Saturday, June 26, 2004

The Price of Newsprint

The Washington Post has an account of the victory -- yes the victory -- that the First Armored Division won over Moqtada Al-Sadr's militia. Scott Wilson describes how US Forces fought around politically constituted sanctuaries, an admission of how the mighty US Army might rule the battlefield, yet bow to the almighty media.

Over the next 60 days, more than 5,000 troops from the division engaged in the most sustained urban combat operation of the now 15-month occupation. In desert cities that once welcomed American troops, they battled a Shiite uprising that threatened to upset the June 30 transition to an Iraqi interim government. Their orders were stark: Smash the uprising, and capture or kill its leader, the radical cleric Moqtada Sadr.

By the time the uprising was over, silenced in a cease-fire June 4, the U.S. military success appeared decisive. While 19 U.S. soldiers had been killed in combat and scores wounded, military officials estimate that 1,500 insurgents were killed. Sadr's militiamen had been driven from positions many had died defending.

====

### Assigned task 1
For each statement, say whether it agrees with the passage on the Sadr uprising. Answer yes or no and quote the words of the passage that decide it.
(a) More than 5,000 troops from the division took part in the operation.
(b) The uprising ended in a cease-fire on June 30.
(c) Military officials estimate that 19 insurgents were killed.
### Assigned task 2
According to the passage on the Sadr uprising, what were the troops ordered to do?
### Assigned task 3
Continue the passage on the Sadr uprising after its final sentence.
The data that follow are unrelated to the passage on the Sadr uprising.

### Dataset
====

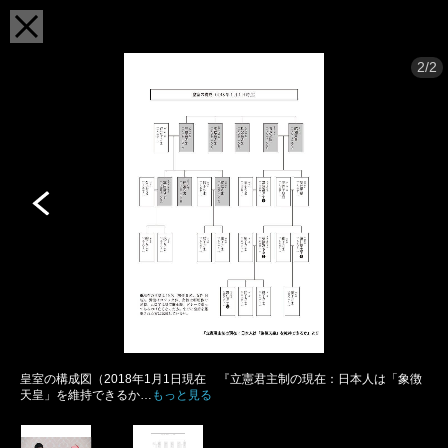
2/2
皇室の構成図（2018年1月1日現在 『立憲君主制の現在：日本人は「象徴
天皇」を維持できるか…
もっと見る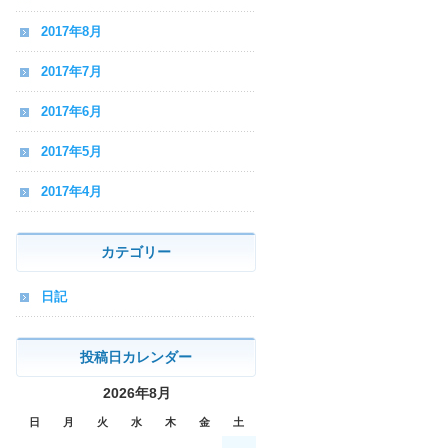
2017年8月
2017年7月
2017年6月
2017年5月
2017年4月
カテゴリー
日記
投稿日カレンダー
2026年8月
日
月
火
水
木
金
土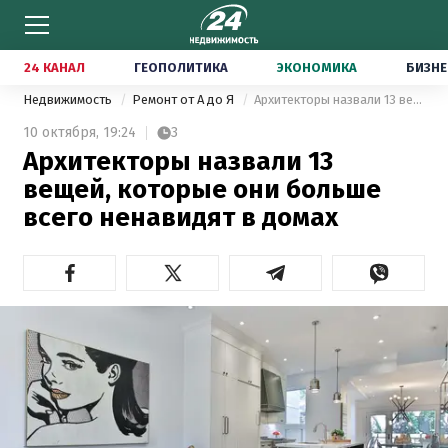
24 КАНАЛ
ГЕОПОЛИТИКА
ЭКОНОМИКА
БИЗНЕ
Недвижимость
Ремонт от А до Я
Архитекторы назвали 13 вещей, которые они больше всего ненавидят в домах
10 октября,
19:24
3
Архитекторы назвали 13
вещей, которые они больше
всего ненавидят в домах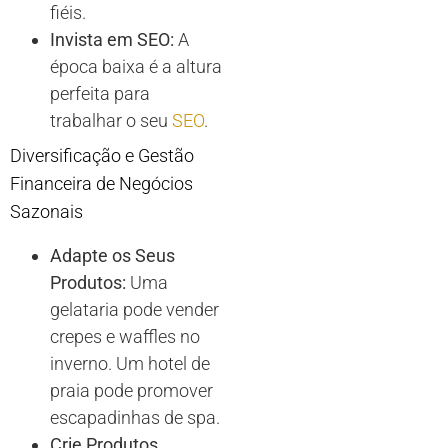
fiéis.
Invista em SEO:
A
época baixa é a altura
perfeita para
trabalhar o seu
SEO
.
Diversificação e Gestão
Financeira de
Negócios
Sazonais
Adapte os Seus
Produtos:
Uma
gelataria pode vender
crepes e waffles no
inverno. Um hotel de
praia pode promover
escapadinhas de spa.
Crie Produtos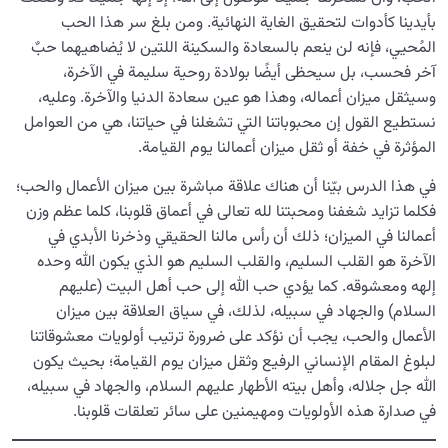
بأيدينا كأدوات لتحقيق الغاية النهائية. ومن بلغ سر هذا الحب
المُحيي، فإنه لن ينعم بالسعادة والسكينة اللتين لا يُضاهيهما حبٌ
آخر فحسب، بل سيحظى أيضًا بولادة روحية سليمة في الآخرة،
وسيثقل ميزان أعماله، وهذا هو عين سعادة الدنيا والآخرة. وعليه،
نستطيع القول إن محبوباتنا التي تشغلنا في حياتنا، هي من العوامل
المؤثرة في خفة أو ثقل ميزان أعمالنا يوم القيامة.
في هذا الدرس بيّنا أن هناك علاقة مباشرة بين ميزان الأعمال والحب؛
فكلما تزايد شغفنا ومحبتنا لله تعالى في أعماق قلوبنا، كلما عظم وزن
أعمالنا في الميزان؛ ذلك أن رأس مالنا الحقيقي وذخرنا الأبدي في
الآخرة هو القلب السليم، والقلب السليم هو الذي يكون الله وحده
إلهه ومعشوقه. كما يؤدي حب الله إلى حب أهل البيت (عليهم
السلام) والجهاد في سبيله، لذلك، في سياق العلاقة بين ميزان
الأعمال والحب، يجب أن نؤكد على ضرورة ترتيب أولويات معشوقاتنا
لبلوغ المقام الإنساني الرفيع وثقل ميزان يوم القيامة؛ بحيث يكون
الله جل جلاله، وأهل بيته الأطهار عليهم السلام، والجهاد في سبيله،
في صدارة هذه الأولويات ومهيمنين على سائر تعلقات قلوبنا.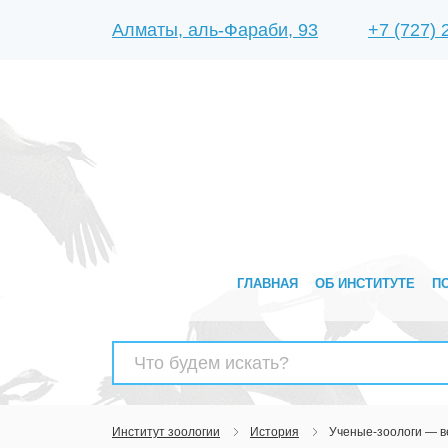
Алматы, аль-Фараби, 93
+7 (727)
ГЛАВНАЯ
ОБ ИНСТИТУТЕ
П
Найти:
Институт зоологии
История
Ученые-зоологи — 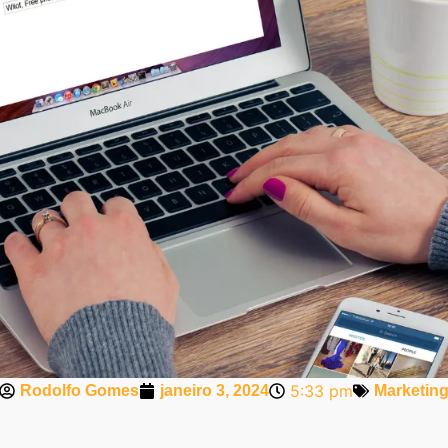
5:33 pm
Rodolfo Gomes
janeiro 3, 2024
Marketin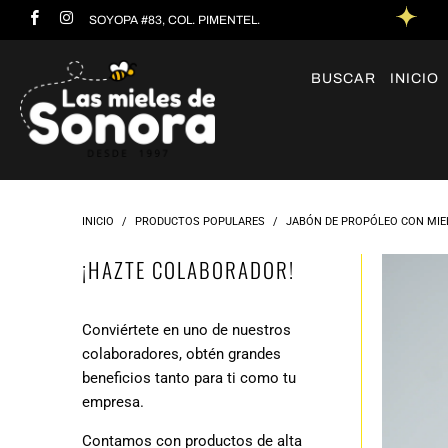
SOYOPA #83, COL. PIMENTEL.
BUSCAR
INICIO
INICIO
/
PRODUCTOS POPULARES
/
JABÓN DE PROPÓLEO CON MIEL
¡HAZTE COLABORADOR!
Conviértete en uno de nuestros
colaboradores, obtén grandes
beneficios tanto para ti como tu
empresa.
Contamos con productos de alta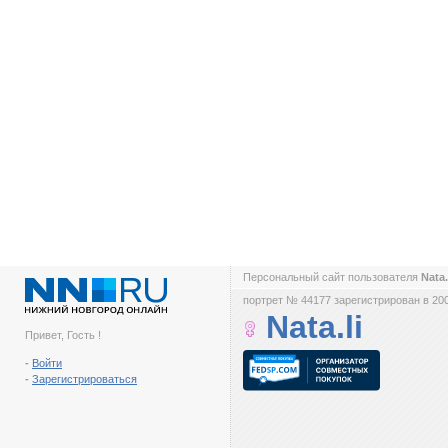
Персональный сайт пользователя
Nata.
портрет № 44177 зарегистрирован в 200
Nata.li
Привет, Гость !
-
Войти
-
Зарегистрироваться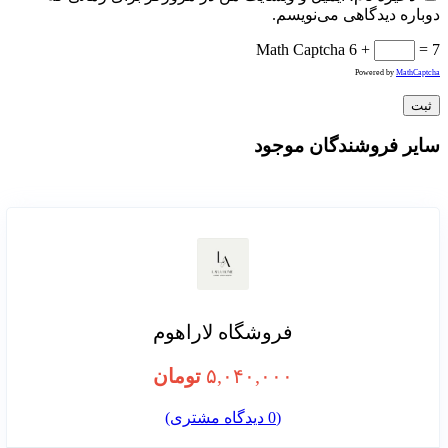
دوباره دیدگاهی می‌نویسم.
Math Captcha
6 +
= 7
Powered by
MathCaptcha
سایر فروشندگان موجود
فروشگاه لاراهوم
۵,۰۴۰,۰۰۰
تومان
(
0
دیدگاه مشتری)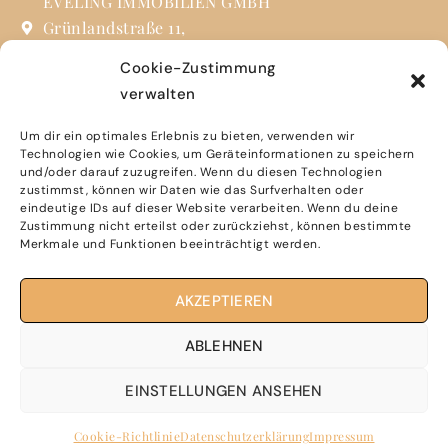
EVELING IMMOBILIEN GMBH
Grünlandstraße 11,
85630 Grasbrunn
Cookie-Zustimmung
verwalten
info@eveling.de
+49 (0) 89 31 90 24 73
Um dir ein optimales Erlebnis zu bieten, verwenden wir
Technologien wie Cookies, um Geräteinformationen zu speichern
und/oder darauf zuzugreifen. Wenn du diesen Technologien
Sie finden uns auch auf Social Media
zustimmst, können wir Daten wie das Surfverhalten oder
eindeutige IDs auf dieser Website verarbeiten. Wenn du deine
Zustimmung nicht erteilst oder zurückziehst, können bestimmte
Merkmale und Funktionen beeinträchtigt werden.
Impressum
AKZEPTIEREN
Dateschutzerklärung
ABLEHNEN
EINSTELLUNGEN ANSEHEN
Erstellt von Maklermittel.de
©2023
Cookie-Richtlinie
Datenschutzerklärung
Impressum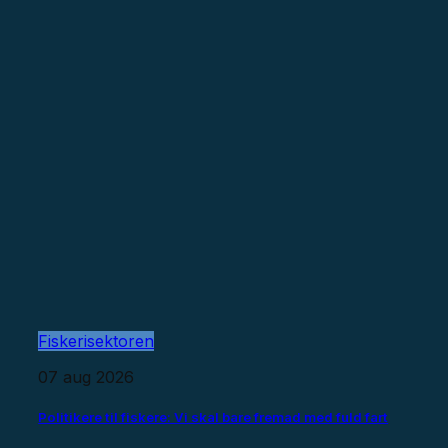
Fiskerisektoren
07 aug 2026
Politikere til fiskere: Vi skal bare fremad med fuld fart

====

### Response 1
(a) Yes: "more than 5,000 troops from the division engaged in the most sustained urban combat operation of the now 15-month occupation"
(b) No: "silenced in a cease-fire June 4"
(c) No: "military officials estimate that 1,500 insurgents were killed"

### Response 2
They were ordered to smash the uprising and capture or kill its leader, the radical cleric Moqtada Sadr.

### Response 3
At Karbala, for example, Americans fought to retake positions from Sadr simply because rules of engagement governing other Coalition Partners prohibited them from participating in their own designated areas of operation. "Karbala had been the responsibility of a brigade of Polish soldiers. Like Spain, Ukraine and other U.S. partners responsible for security in the Shiite south, the Polish government had prohibited its soldiers from conducting offensive operations. The rules rendered them useless when Sadr's militia rose up." At Najaf Americans took hundreds of mortar rounds and thousands in small arms from two sites without being able to fire a shot in retaliation.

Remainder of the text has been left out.